Passage:
━━━━━━━━

The construction certificate was only issued late Friday afternoon, so technically the builders could not "officially" start until today.  This is what they had done by 8:30 am on the "official" start day!! From the back.  Please note where the world's smallest bathroom used to be.  Seriously, our bathroom was 1.5m x1.5m.  I think I have seen bigger ones on a jumbo jet!!  What's left of our luxurious master bedroom! And the kitchen, now resplendent with the builders fridge.

----------


## rickx69

And at the end of the day yesterday, not much house left.   Ooops!... no turning back now!

----------


## jago

Potentially Bijou  
Lucky you didn't do any demolition work before you construction certificate was issued hey!  
I thought I had access problems but my friend have a lot of  drinking sorry thinking ahead as to the process, unless you've a good builder to take the strain and you can just drink...I sure hope you've friendly neighbours this reminds of building in London.  
Have you any plans that you wish to post to show the end result?

━━━━━━━━

Input data:

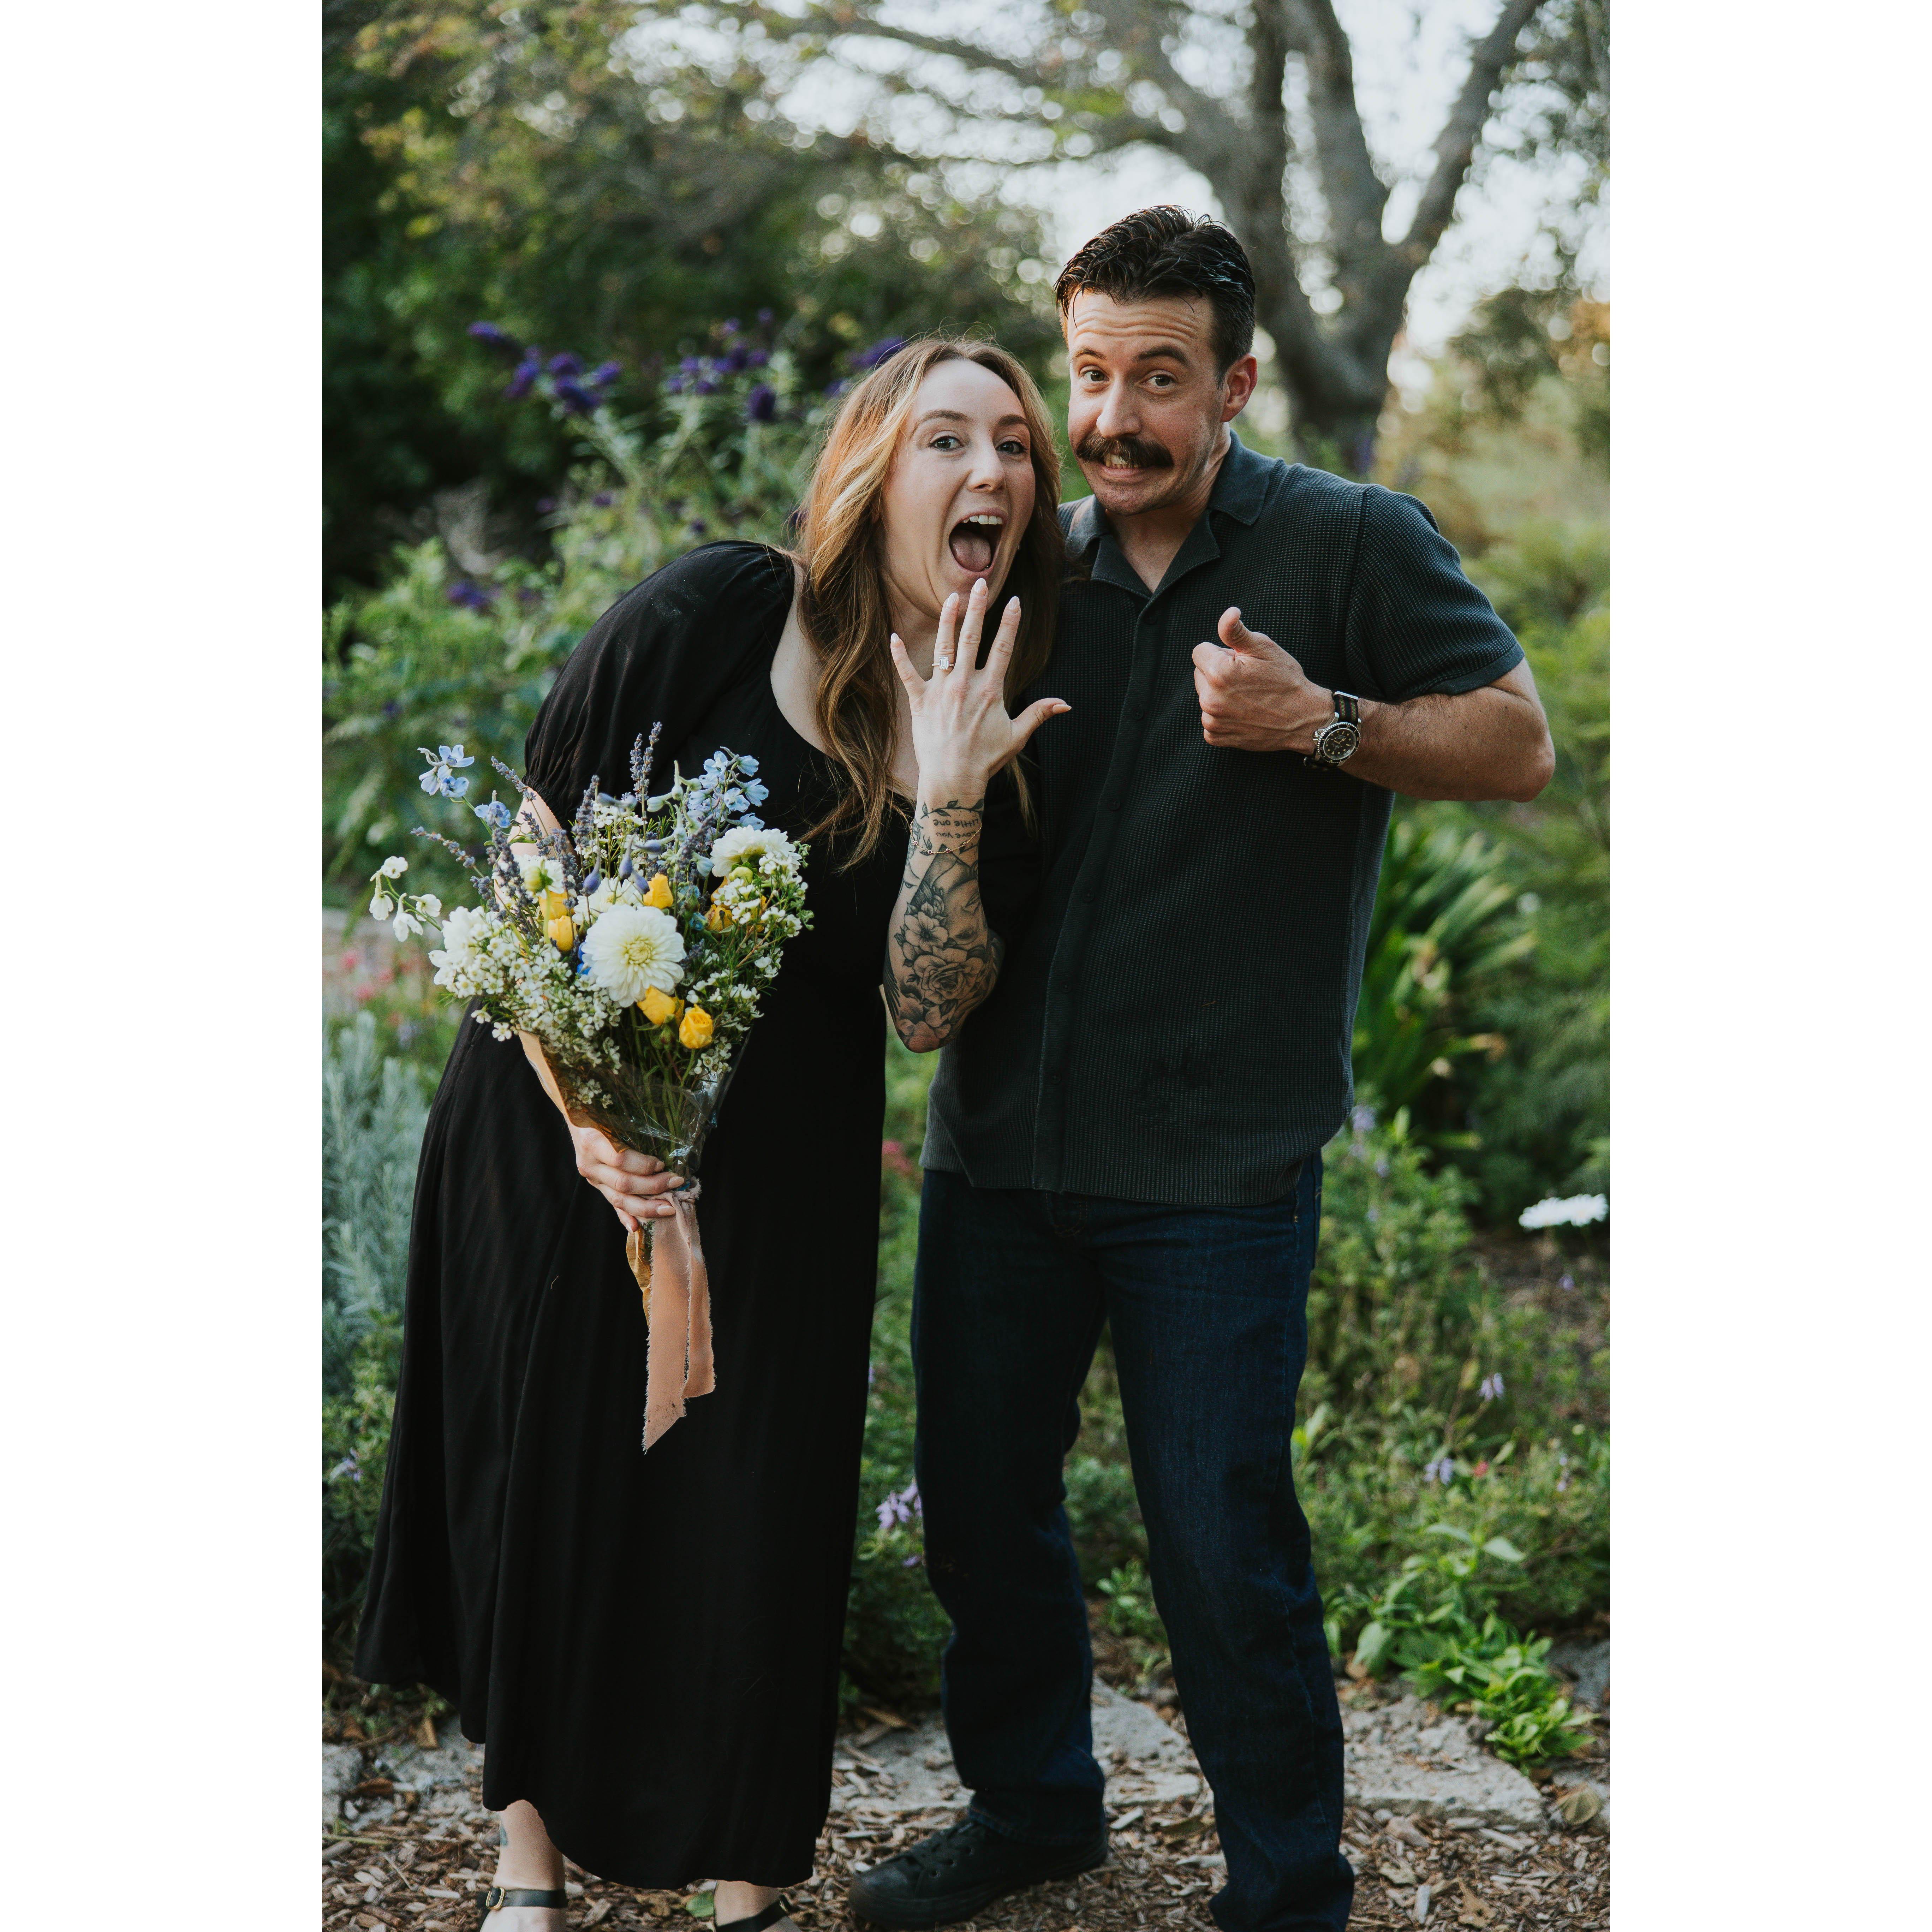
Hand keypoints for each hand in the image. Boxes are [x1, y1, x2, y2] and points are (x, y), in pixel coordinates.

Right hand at [569, 1123, 685, 1231]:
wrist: (576, 1117)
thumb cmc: (601, 1111)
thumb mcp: (613, 1113)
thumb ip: (632, 1127)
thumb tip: (666, 1139)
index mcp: (593, 1141)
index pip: (620, 1159)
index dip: (643, 1165)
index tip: (661, 1163)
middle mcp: (589, 1163)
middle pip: (622, 1182)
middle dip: (652, 1186)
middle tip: (676, 1182)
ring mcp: (591, 1177)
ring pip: (618, 1198)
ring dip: (645, 1206)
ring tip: (667, 1208)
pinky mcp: (595, 1185)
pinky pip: (612, 1204)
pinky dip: (624, 1217)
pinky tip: (636, 1227)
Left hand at [889, 579, 1068, 800]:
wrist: (953, 779)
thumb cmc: (986, 759)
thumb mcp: (1016, 736)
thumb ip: (1039, 714)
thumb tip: (1066, 704)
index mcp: (990, 689)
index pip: (1003, 647)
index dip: (1010, 623)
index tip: (1014, 601)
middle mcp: (964, 683)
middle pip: (972, 637)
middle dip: (978, 608)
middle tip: (981, 583)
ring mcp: (940, 691)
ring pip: (943, 647)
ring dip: (947, 620)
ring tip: (951, 598)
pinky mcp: (919, 701)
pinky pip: (907, 673)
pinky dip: (899, 656)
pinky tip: (893, 637)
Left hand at [1190, 607, 1332, 751]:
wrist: (1303, 720)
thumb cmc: (1286, 680)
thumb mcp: (1264, 648)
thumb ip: (1236, 631)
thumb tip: (1228, 613)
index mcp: (1218, 672)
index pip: (1200, 651)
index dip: (1221, 653)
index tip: (1241, 661)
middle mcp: (1209, 699)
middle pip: (1200, 674)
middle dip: (1218, 672)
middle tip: (1247, 679)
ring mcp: (1212, 720)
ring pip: (1205, 695)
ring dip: (1219, 694)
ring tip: (1248, 696)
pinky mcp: (1215, 736)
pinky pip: (1209, 718)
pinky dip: (1221, 715)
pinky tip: (1243, 712)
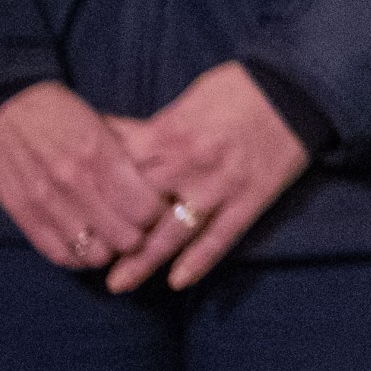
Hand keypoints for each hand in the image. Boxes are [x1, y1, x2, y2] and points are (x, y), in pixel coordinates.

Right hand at [0, 79, 168, 275]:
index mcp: (101, 155)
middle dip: (138, 236)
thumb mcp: (100, 123)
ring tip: (111, 237)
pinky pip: (60, 255)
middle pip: (126, 238)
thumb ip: (127, 153)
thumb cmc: (57, 112)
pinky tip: (86, 244)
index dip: (156, 214)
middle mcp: (75, 183)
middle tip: (136, 227)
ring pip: (95, 254)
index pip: (145, 208)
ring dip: (108, 250)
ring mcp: (47, 203)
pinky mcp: (23, 216)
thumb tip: (160, 177)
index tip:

━━━━━━━━

Tasks to complete:
**A)** In the renovation thread, what were the measurements of the old bathroom?
**B)** Take the renovation thread further, picking up after its final post.

List of answers:
**A)** The old bathroom measured 1.5m x 1.5m.

**B)**
----------


## rickx69

Hi Jago 
Yes, at only 3.2m wide and no rear lane access...particularly as they have to excavate a fair way down for the lounge room and terrace at the back.... it's going to be an interesting build. 
Regarding the neighbours, we actually used to be quite friendly with them.  It's amazing how things change once you submit a DA.  The house on the right has just changed hands and some nice young first home buyers just moved in 4 weeks ago and to top it all off, both lots of neighbours work from home a few days a week! 
Here's the proposed plans

----------


## shauck

> Regarding the neighbours, we actually used to be quite friendly with them.  It's amazing how things change once you submit a DA.  The house on the right has just changed hands and some nice young first home buyers just moved in 4 weeks ago and to top it all off, both lots of neighbours work from home a few days a week!

  Perhaps remind them that when it's finished it will not only increase the value of your home but theirs as well.

----------


## rickx69

Hi Shauk 
Yes, I think they're thinking that way now. Surprisingly, the new neighbours were quite ok with it all.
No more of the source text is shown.